## Given request 1
Copy the listing word for word, from its first line through the line containing "scientific name: Decalobanthus peltatus", including both of those lines.

## Document text

You are viewing a plain text version of this content. The canonical link for it is here.
Posted to commits@dolphinscheduler.apache.org by GitBox <gi...@apache.org> on 2022/12/22 04:12:37 UTC

[GitHub] [dolphinscheduler] hzyangkai opened a new pull request, #13250: Feature better failover

hzyangkai opened a new pull request, #13250:
URL: https://github.com/apache/dolphinscheduler/pull/13250

   Achieve the basic goals of the design document in the issue https://github.com/apache/dolphinscheduler/issues/12968
   
   When the worker crashes, the task running on yarn keep running and the other tasks are killed and restarted.
   When the master crashes, all tasks keep running.
   When the master & worker crash, the task running on yarn keep running and the other tasks are killed and restarted.
   
   ## Purpose of the pull request
   
   better failover
   
   ## Brief change log
   
   Adding two abstractions methods to the class AbstractTask.
   
   AbstractTask#oneAppIdPerTask: task confirmation generates only one appid. This method affects fault tolerance.
   
   a. If the task subclass implements oneAppIdPerTask=true, it can collect an appid and report it when the task starts. Then fault tolerance is performed based on the appid. By default AbstractYarnTask#oneAppIdPerTask=true. FlinkStreamTask original implementation is not good enough, confusing the appid and jobid. Therefore, FlinkStreamTask#oneAppIdPerTask=false, the implementation of FlinkStreamTask should be changed later to adjust oneAppIdPerTask=true
   
   b. If the task subclass does not implement oneAppIdPerTask, use the default setting oneAppIdPerTask=false. Appids will not be collected when the task starts. Task will be killed remotely by ssh kill -9 processId and then restart a new task when worker crashes.
   
   AbstractTask#exitAfterSubmitTask: The submitting process exits immediately after a task is submitted. This method is used to optimize the submission method and is optional. The default value is false. Currently, only the spark cluster mode task is true.
   
   ## Verify this pull request
   
   Master crashes:
   
   when master crashes, and then restart , all types of tasks will rebuild channel to worker , keep running.

## Supplied information
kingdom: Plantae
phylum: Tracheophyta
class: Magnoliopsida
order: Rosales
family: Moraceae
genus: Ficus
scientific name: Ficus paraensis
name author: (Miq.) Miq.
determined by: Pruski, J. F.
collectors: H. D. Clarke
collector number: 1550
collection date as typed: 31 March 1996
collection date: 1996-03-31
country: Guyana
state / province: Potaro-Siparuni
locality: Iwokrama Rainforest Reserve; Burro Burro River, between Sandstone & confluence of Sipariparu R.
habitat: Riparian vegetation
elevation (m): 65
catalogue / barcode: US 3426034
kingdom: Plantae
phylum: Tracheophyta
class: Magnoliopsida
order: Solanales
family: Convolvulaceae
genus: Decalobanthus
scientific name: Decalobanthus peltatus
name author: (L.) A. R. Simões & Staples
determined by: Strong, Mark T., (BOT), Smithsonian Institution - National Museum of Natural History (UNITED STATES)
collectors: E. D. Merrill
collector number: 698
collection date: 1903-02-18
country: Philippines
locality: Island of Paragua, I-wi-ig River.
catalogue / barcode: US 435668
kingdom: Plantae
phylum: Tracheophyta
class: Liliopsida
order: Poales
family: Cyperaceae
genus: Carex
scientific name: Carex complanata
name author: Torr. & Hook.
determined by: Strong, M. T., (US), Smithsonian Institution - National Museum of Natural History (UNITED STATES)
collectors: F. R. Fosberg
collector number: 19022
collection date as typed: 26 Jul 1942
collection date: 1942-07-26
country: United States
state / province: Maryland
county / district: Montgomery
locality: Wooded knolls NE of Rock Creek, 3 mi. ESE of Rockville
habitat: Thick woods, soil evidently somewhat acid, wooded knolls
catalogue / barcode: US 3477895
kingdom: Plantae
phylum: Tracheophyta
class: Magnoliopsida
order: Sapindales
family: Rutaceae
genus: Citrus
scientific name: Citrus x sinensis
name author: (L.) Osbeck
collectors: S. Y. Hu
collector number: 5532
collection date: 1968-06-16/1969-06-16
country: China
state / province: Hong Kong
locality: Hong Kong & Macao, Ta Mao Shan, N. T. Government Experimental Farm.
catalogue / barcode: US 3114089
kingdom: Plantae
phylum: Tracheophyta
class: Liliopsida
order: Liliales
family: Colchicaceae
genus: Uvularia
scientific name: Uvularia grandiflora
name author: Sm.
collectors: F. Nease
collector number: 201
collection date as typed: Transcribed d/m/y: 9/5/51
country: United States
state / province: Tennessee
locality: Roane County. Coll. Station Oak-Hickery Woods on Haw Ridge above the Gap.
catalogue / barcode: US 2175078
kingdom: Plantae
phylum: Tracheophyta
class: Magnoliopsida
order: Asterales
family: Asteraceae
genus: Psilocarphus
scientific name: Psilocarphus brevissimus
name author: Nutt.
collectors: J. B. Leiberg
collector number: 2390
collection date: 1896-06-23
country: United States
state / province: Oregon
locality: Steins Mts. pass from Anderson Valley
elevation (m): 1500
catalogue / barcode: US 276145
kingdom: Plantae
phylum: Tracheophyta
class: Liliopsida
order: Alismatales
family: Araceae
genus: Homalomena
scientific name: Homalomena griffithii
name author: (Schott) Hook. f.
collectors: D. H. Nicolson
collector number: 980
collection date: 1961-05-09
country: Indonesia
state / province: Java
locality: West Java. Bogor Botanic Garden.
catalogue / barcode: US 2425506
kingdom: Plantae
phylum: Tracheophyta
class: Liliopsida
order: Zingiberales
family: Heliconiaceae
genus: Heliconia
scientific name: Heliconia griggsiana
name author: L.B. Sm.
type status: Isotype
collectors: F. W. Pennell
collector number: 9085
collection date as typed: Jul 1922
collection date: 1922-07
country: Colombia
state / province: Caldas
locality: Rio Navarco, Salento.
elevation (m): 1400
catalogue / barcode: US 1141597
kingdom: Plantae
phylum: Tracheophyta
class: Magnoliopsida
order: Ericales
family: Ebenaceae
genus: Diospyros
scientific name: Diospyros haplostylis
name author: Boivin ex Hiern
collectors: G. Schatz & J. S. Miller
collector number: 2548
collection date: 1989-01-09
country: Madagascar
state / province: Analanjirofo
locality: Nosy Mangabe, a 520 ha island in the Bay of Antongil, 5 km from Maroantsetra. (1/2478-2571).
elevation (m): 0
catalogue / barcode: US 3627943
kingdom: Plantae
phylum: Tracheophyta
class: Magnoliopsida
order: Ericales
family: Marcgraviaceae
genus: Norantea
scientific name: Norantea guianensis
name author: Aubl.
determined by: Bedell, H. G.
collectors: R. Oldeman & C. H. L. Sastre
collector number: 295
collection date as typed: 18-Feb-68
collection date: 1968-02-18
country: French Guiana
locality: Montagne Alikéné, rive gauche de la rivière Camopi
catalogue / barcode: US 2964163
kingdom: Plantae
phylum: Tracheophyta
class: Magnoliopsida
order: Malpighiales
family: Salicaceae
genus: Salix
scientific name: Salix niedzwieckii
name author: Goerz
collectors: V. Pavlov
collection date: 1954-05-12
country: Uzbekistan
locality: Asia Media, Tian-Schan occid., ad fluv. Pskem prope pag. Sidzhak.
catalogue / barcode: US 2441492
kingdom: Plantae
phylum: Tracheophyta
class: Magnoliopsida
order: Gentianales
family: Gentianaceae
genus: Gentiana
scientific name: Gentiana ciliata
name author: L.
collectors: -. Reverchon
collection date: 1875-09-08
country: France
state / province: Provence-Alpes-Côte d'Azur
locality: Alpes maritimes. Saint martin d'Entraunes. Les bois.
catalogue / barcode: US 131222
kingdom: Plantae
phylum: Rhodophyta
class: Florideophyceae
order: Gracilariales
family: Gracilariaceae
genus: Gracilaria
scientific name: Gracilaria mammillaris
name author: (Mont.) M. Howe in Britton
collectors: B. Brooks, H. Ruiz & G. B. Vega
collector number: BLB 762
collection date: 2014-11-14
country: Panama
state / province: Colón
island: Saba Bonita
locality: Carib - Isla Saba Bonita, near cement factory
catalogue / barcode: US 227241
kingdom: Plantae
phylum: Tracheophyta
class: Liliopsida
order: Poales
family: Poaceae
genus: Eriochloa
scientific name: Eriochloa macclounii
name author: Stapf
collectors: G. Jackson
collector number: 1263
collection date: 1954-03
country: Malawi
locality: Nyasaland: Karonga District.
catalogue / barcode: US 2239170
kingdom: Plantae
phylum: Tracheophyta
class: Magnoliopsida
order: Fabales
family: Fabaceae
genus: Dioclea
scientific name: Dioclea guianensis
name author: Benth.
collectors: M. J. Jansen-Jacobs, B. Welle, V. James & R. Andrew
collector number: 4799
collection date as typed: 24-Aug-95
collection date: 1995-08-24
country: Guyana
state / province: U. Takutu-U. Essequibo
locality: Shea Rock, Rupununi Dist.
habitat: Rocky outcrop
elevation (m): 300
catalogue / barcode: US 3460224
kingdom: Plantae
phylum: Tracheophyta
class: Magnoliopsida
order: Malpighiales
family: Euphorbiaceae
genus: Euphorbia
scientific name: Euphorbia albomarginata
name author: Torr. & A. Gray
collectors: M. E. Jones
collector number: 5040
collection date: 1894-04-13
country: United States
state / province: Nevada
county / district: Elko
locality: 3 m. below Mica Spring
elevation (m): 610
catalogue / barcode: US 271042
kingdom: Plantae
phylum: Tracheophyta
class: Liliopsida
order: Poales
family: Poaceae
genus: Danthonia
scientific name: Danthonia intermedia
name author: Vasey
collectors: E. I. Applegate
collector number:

## Given request 2
Continue the post about the DolphinScheduler failover pull request from the point where it stops.

## Exercise response 1
kingdom: Plantae
phylum: Tracheophyta
class: Magnoliopsida
order: Rosales
family: Moraceae
genus: Ficus
scientific name: Ficus paraensis
name author: (Miq.) Miq.
determined by: Pruski, J. F.
collectors: H. D. Clarke
collector number: 1550
collection date as typed: 31 March 1996
collection date: 1996-03-31
country: Guyana
state / province: Potaro-Siparuni
locality: Iwokrama Rainforest Reserve; Burro Burro River, between Sandstone & confluence of Sipariparu R.
habitat: Riparian vegetation
elevation (m): 65
catalogue / barcode: US 3426034
kingdom: Plantae
phylum: Tracheophyta
class: Magnoliopsida
order: Solanales
family: Convolvulaceae
genus: Decalobanthus
scientific name: Decalobanthus peltatus

## Exercise response 2
   Worker crashes:
   
   When the worker crashes, the task implementing oneAppIdPerTask=true could keep running. Otherwise, it will be killed and restarted.
   Master & Worker crash
   
   When the master & worker crash, the task implementing oneAppIdPerTask=true could keep running. Otherwise, it will be killed and restarted.


-- 
This is an automated message from the Apache Git Service.
To respond to the message, please log on to GitHub and use the
URL above to go to the specific comment.

To unsubscribe, e-mail: commits-unsubscribe@dolphinscheduler.apache.org

For queries about this service, please contact Infrastructure at:
users@infra.apache.org


[GitHub] [dolphinscheduler] ruanwenjun commented on a diff in pull request #13250: Feature better failover

Posted by GitBox <gi...@apache.org>.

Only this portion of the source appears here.